= TEXT SECTION =
┄┄┄┄┄┄┄┄┄┄

Traumatic Injuries of the Knee by E. Carlos Rodríguez-Merchán

Traumatic Injuries of the Knee by E. Carlos Rodríguez-Merchán

Author:E. Carlos Rodríguez-Merchán
Language: eng
Format: epub
Publisher: Springer Milan, Milano


6.6.4 Treatment of Pediatric Floating Knee

The literature on pediatric floating knee is much more limited, since such injuries are even less common in the pediatric population. The first authors to publish a series exclusively involving patients under 15 years of age were Letts et al., in 1986, who introduced a new classification with implications for treatment [5]. In type A fractures (diaphyseal fractures of both bones), these authors recommend open reduction and fixation of the tibial fracture and skeletal traction of the femur. In type B injuries (one metaphyseal fracture), they use open reduction and fixation of the diaphyseal fracture and traction or plaster applied to the metaphyseal fracture. On the other hand, in type C fractures (one epiphysiolysis and one diaphyseal fracture), they recommend open reduction and internal fixation of the epiphysiolysis, with traction or plaster applied to the other fracture. In turn, type D fractures (one open fracture) are subjected to débridement and external fixation of the open fracture, with traction in the case of the closed fracture. Lastly, in type E fractures (open fractures of both bones), the authors perform external fixation of the tibial fracture and traction or external fixation of the femoral fracture. According to Letts et al., at least one of the two fractures should be rigidly fixed, the tibial fracture being the most appropriate candidate in most cases.

┄┄┄┄┄┄┄┄┄┄

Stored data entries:
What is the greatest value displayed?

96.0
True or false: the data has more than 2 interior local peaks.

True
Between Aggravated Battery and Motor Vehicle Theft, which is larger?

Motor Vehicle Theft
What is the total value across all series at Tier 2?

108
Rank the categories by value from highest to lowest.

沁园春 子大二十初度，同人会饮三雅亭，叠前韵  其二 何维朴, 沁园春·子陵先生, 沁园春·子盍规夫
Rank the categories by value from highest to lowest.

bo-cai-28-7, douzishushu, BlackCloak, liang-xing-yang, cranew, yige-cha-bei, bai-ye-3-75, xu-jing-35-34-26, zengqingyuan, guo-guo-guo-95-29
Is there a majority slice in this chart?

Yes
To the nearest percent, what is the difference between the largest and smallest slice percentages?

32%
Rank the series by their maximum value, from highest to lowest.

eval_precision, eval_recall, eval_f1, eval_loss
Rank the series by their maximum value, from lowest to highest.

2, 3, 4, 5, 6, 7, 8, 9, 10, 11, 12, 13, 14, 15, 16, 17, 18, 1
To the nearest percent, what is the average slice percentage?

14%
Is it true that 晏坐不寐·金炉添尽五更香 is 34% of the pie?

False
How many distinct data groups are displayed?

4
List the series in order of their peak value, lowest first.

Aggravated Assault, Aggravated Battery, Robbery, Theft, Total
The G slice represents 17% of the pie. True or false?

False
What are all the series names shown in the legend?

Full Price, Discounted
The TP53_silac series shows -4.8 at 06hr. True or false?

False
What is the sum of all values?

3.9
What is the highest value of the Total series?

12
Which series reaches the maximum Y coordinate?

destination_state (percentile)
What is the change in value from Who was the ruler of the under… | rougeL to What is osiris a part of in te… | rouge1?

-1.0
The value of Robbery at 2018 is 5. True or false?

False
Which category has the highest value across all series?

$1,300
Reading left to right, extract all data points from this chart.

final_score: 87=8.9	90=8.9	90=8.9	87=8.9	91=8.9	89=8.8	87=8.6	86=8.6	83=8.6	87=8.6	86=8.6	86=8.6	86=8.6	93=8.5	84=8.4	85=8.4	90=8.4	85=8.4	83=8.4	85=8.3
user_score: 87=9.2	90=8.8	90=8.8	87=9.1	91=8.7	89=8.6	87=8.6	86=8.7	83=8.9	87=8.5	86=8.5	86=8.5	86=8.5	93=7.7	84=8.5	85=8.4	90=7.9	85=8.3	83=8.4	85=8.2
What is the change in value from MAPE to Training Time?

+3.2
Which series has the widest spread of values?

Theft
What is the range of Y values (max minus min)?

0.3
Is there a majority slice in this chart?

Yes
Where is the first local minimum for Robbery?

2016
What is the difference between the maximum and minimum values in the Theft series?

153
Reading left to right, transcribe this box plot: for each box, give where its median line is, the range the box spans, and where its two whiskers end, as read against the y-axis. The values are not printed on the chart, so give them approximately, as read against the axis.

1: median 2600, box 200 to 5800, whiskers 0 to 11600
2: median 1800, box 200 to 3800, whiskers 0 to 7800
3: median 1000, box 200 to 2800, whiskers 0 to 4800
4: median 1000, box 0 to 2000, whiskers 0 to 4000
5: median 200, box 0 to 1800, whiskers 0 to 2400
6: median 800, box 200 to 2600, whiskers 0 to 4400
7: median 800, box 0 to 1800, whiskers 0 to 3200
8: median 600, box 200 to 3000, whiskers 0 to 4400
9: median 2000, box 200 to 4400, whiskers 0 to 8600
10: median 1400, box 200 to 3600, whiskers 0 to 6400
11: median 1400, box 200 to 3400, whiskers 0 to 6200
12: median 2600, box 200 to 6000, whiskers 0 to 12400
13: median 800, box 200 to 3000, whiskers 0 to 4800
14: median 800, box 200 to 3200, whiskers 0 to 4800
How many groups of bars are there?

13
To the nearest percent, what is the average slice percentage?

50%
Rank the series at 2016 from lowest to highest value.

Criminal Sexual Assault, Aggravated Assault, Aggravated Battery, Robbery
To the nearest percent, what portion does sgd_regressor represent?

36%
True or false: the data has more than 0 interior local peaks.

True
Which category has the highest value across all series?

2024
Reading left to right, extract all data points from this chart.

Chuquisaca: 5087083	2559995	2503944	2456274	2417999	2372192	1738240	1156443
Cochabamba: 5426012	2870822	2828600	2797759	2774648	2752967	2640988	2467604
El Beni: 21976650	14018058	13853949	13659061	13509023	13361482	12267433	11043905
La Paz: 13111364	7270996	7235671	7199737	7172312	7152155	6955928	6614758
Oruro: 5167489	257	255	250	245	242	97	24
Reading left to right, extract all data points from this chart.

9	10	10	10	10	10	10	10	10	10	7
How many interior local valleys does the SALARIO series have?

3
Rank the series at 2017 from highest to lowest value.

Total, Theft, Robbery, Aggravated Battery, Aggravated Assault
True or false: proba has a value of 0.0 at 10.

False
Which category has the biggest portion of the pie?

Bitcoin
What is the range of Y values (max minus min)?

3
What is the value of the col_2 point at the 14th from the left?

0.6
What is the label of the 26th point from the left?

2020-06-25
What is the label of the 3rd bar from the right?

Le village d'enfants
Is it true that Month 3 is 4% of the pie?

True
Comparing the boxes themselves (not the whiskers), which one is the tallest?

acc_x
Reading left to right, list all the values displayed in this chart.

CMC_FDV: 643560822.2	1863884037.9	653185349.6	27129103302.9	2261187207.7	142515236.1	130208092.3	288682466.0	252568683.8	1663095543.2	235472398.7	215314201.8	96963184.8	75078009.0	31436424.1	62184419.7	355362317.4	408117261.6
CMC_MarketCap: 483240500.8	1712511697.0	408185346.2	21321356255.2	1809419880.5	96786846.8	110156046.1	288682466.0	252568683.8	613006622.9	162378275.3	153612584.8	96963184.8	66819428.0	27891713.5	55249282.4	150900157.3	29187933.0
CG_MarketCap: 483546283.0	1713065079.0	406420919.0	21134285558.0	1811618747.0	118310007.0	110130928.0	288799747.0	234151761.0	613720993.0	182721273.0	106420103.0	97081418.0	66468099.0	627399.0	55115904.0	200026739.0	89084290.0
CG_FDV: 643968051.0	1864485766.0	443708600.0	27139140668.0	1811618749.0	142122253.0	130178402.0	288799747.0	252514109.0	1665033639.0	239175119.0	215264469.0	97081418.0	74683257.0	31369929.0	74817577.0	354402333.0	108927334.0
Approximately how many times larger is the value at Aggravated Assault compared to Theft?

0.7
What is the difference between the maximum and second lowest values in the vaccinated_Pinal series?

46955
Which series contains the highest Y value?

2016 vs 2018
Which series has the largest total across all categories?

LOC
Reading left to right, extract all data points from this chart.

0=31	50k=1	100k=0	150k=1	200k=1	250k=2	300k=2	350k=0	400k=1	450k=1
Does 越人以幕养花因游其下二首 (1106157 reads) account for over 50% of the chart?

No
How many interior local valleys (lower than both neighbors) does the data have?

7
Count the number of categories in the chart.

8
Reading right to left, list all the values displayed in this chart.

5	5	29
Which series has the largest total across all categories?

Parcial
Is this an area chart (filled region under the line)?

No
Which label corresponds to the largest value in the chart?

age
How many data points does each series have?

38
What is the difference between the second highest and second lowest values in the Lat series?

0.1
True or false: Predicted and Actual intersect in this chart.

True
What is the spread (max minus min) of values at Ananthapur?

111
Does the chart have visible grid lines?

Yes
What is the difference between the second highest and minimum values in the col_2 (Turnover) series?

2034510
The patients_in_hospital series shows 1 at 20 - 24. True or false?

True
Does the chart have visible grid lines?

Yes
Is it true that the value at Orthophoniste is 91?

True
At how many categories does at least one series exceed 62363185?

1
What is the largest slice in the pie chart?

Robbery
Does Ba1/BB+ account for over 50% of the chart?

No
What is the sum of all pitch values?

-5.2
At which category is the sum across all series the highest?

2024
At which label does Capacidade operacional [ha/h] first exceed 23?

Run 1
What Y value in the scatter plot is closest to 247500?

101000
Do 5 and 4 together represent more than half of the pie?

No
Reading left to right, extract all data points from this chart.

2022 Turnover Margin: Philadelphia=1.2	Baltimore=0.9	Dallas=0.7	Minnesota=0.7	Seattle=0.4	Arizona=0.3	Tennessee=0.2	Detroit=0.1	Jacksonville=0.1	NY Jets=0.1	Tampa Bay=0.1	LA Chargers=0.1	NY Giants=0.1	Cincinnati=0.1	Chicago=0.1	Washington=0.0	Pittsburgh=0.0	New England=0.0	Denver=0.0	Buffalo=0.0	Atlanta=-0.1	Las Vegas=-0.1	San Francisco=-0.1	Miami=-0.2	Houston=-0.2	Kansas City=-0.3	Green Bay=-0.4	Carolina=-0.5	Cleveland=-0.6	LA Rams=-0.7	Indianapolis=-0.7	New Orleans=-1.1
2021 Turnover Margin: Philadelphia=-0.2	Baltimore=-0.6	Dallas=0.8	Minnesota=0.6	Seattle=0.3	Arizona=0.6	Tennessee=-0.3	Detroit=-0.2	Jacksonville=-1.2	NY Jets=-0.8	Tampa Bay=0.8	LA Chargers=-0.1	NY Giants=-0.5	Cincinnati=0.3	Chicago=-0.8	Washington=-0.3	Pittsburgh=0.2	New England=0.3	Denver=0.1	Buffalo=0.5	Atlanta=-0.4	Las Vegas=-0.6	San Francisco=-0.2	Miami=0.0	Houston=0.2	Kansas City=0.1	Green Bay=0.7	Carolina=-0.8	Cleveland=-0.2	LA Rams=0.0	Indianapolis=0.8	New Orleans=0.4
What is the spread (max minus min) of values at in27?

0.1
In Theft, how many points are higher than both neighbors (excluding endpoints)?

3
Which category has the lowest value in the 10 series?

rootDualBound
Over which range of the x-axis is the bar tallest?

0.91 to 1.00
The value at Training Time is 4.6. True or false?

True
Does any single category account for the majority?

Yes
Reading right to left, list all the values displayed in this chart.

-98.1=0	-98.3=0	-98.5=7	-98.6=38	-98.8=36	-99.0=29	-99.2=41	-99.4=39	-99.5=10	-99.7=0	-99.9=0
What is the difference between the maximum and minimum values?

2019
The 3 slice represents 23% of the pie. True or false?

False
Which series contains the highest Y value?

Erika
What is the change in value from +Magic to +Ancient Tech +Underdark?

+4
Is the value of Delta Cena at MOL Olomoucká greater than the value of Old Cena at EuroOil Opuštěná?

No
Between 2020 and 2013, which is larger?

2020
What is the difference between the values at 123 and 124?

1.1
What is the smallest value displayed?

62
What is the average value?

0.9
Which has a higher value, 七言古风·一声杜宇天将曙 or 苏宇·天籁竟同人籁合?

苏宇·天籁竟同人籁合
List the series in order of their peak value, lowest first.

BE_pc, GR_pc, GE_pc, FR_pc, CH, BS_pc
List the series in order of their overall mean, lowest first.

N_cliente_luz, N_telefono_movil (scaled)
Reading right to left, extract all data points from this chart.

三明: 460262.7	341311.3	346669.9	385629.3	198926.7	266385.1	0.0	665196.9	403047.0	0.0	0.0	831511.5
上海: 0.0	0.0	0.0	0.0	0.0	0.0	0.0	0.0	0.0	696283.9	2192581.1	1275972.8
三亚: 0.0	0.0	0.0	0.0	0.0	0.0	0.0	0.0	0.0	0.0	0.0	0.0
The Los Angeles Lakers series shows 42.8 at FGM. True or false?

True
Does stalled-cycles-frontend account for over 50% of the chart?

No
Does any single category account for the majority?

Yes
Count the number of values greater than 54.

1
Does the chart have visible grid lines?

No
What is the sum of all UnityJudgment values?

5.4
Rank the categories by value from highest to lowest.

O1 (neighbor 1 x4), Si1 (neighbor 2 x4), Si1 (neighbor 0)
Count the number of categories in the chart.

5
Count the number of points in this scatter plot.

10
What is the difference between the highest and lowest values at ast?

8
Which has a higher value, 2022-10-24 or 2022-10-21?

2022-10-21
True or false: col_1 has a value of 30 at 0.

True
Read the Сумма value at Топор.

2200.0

┄┄┄┄┄┄┄┄┄┄

= TASK TO CARRY OUT =
Resume the passage on treating pediatric floating knee, picking up right after its final sentence.

= ANSWER AREA =
The authors also emphasized the age of the patients. In older children, intramedullary nailing of the femur and tibia may be more suitable than plate fixation. In children under 6 years of age, stable closed reduction of the tibia can be achieved and maintained with a cast, while the femur is kept under traction. Surgical treatment of both fractures was not recommended, since this could give rise to overgrowth of the fractured extremity.

In 1991, Bohn and Durbin reviewed a series of 44 children and recommended conservative management of both fractures in patients under 10 years of age [6]. The indications of surgery for femoral fracture are serious head injuries, adolescents, significant soft tissue damage, and the impossibility of achieving adequate reduction through closed methods.

Yue et al. were not in agreement with these recommendations [18], however, since in their series of 30 patients followed-up for an average of 8.6 years, fewer complications (leg length discrepancies, delayed union, or deformities) and a shorter hospital stay were recorded in the patients subjected to surgery of both fractures, despite the fact that these individuals presented a poorer condition upon admission, as reflected by a poorer ISS score. These authors advised rigid stabilization at least of the femoral fracture, and preferably of both fractures, in patients belonging to any age group.